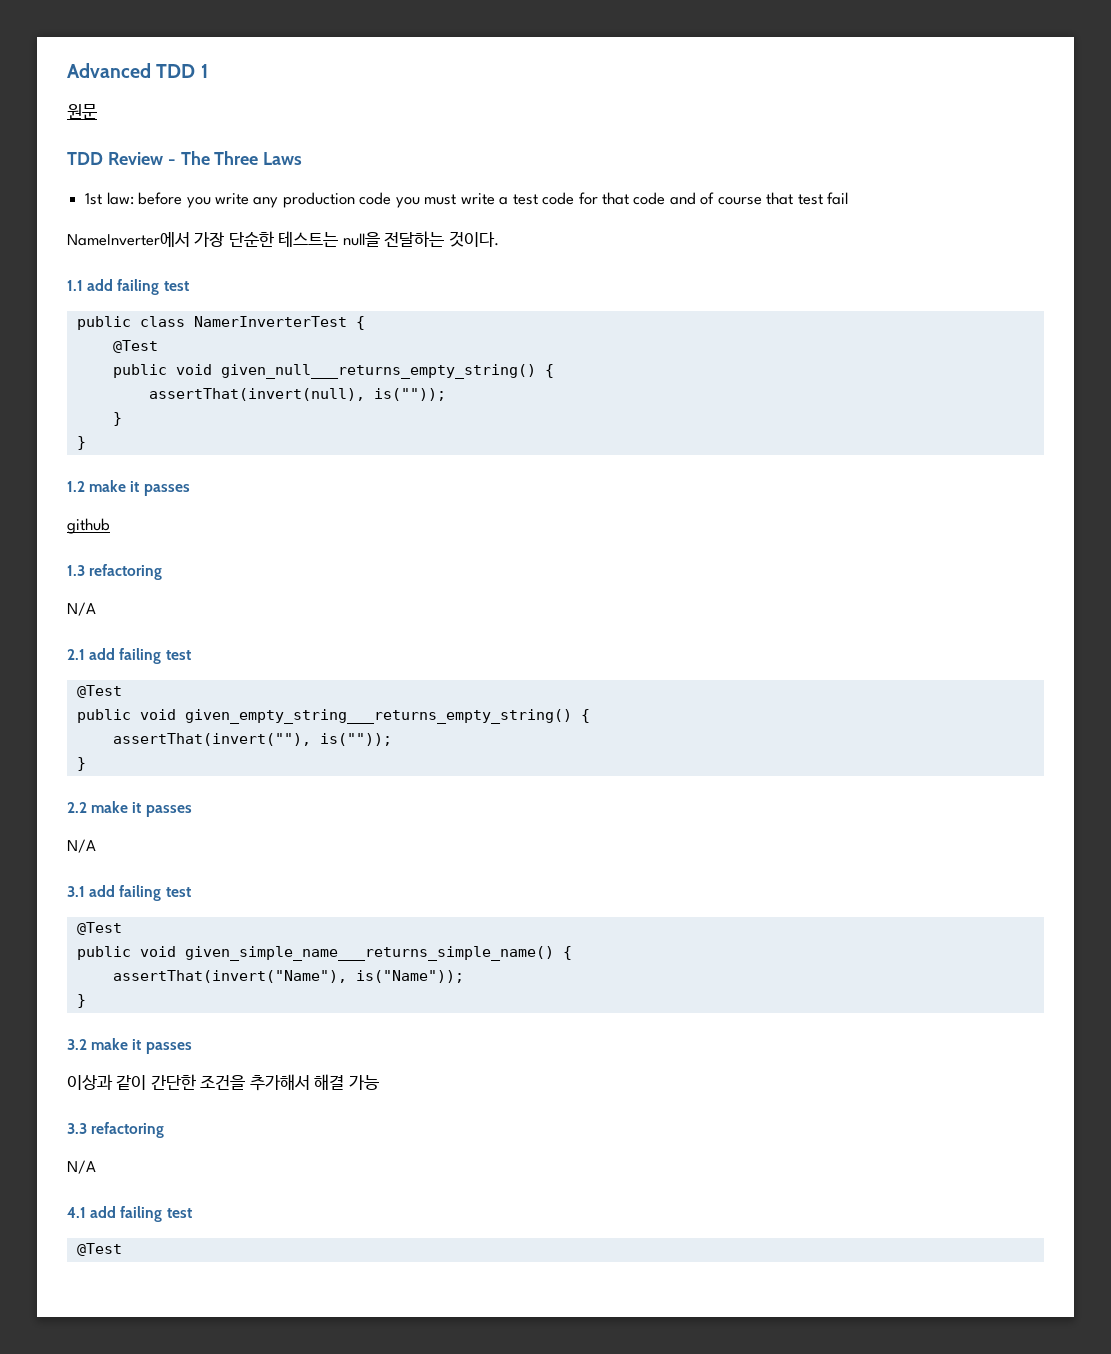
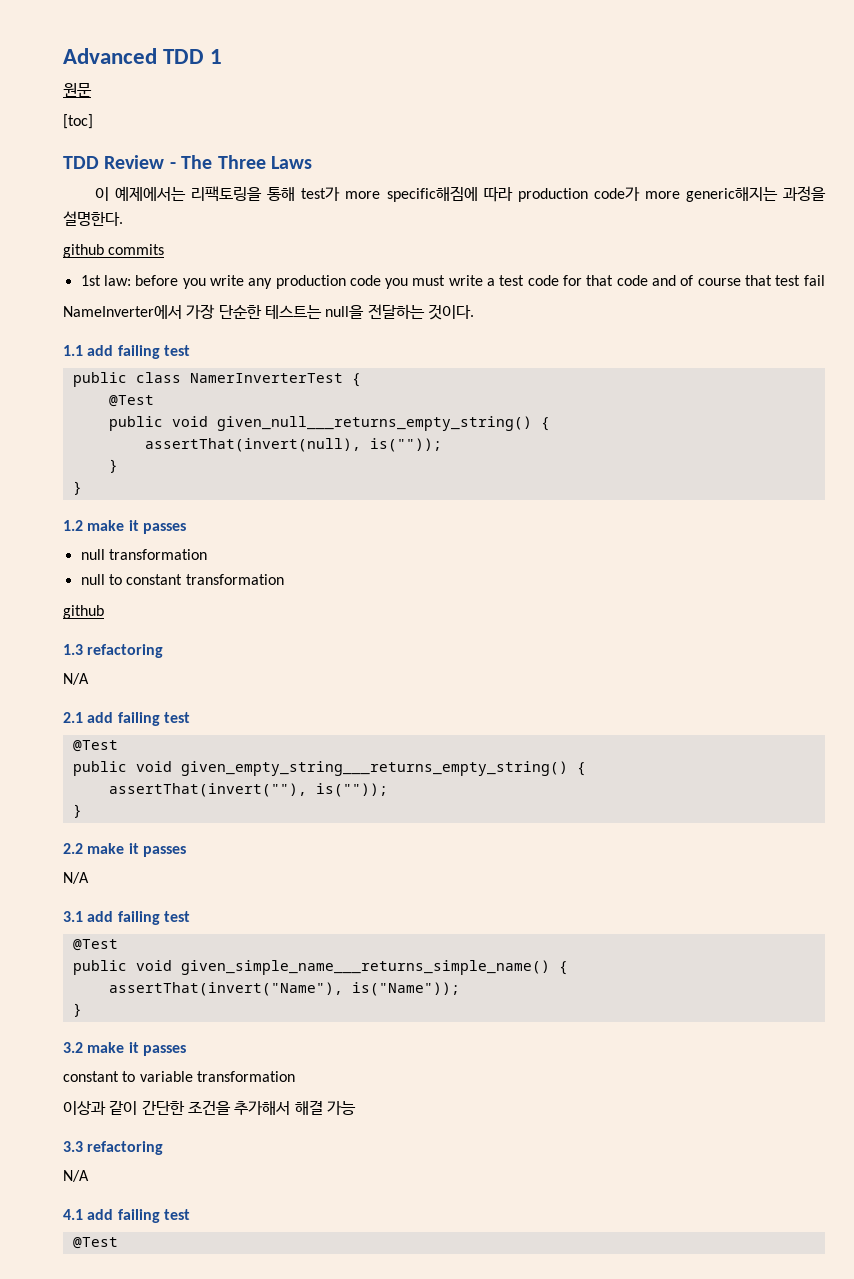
(97, 111) none -> [63,114,93,129] // [toc]
(303, 158) none -> [95,186,826,202] [63,211,123,226] [63,244,165,258] // 이 예제에서는 리팩토링을 통해 test가 more specific해짐에 따라 production code가 more generic해지는 과정을 설명한다. // github commits
(190, 490) none -> [80,549,207,560] [80,574,284,585] // null transformation // null to constant transformation
(192, 1048) none -> [63,1071,295,1082] // constant to variable transformation

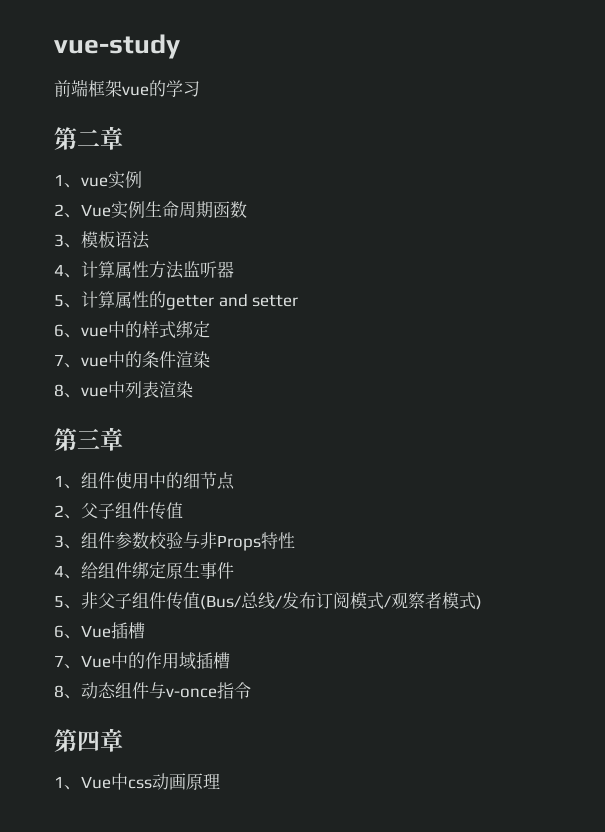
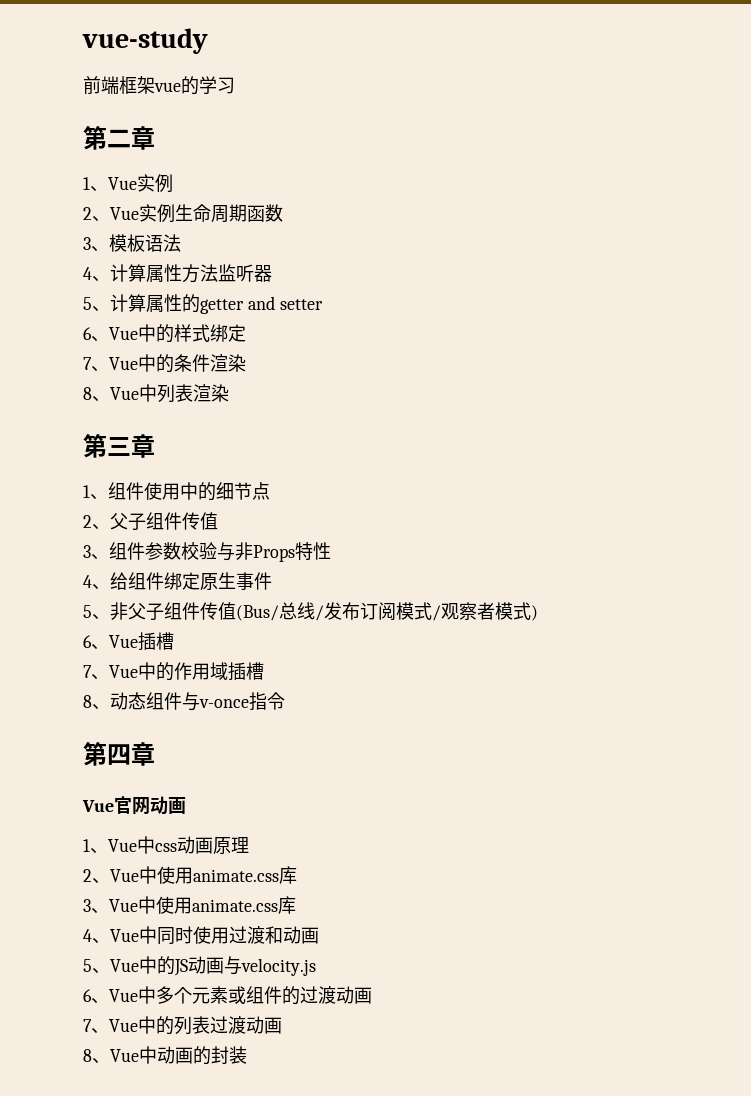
[81,177,108,187] vue -> [108,177,137,190] Vue
[81,327,108,337] vue -> [109,327,138,340] Vue
[81,357,108,367] vue -> [109,357,138,370] Vue
[81,387,108,397] vue -> [110,387,139,400] Vue
(123, 740) none -> [82,796,186,815] // Vue官网动画
(220, 781) none -> [83,866,297,884] [83,896,296,914] [83,926,319,945] [83,956,316,976] [83,986,372,1005] [83,1016,282,1035] [83,1046,247,1065] // 2、Vue中使用animate.css库 // 3、Vue中使用animate.css库 // 4、Vue中同时使用过渡和动画 // 5、Vue中的JS动画与velocity.js // 6、Vue中多个元素或组件的过渡动画 // 7、Vue中的列表过渡动画 // 8、Vue中动画的封装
┄┄┄┄┄┄
What is needed: Look above for the line with "(190, 490) none" and the line with "[81,327,108,337] vue -> [109,327,138,340] Vue"; set down those two lines and all lines between them exactly, without pictures and without anything else.

Answer space:
(190, 490) none -> [80,549,207,560] [80,574,284,585] // null transformation // null to constant transformation
(192, 1048) none -> [63,1071,295,1082] // constant to variable transformation

[81,177,108,187] vue -> [108,177,137,190] Vue
[81,327,108,337] vue -> [109,327,138,340] Vue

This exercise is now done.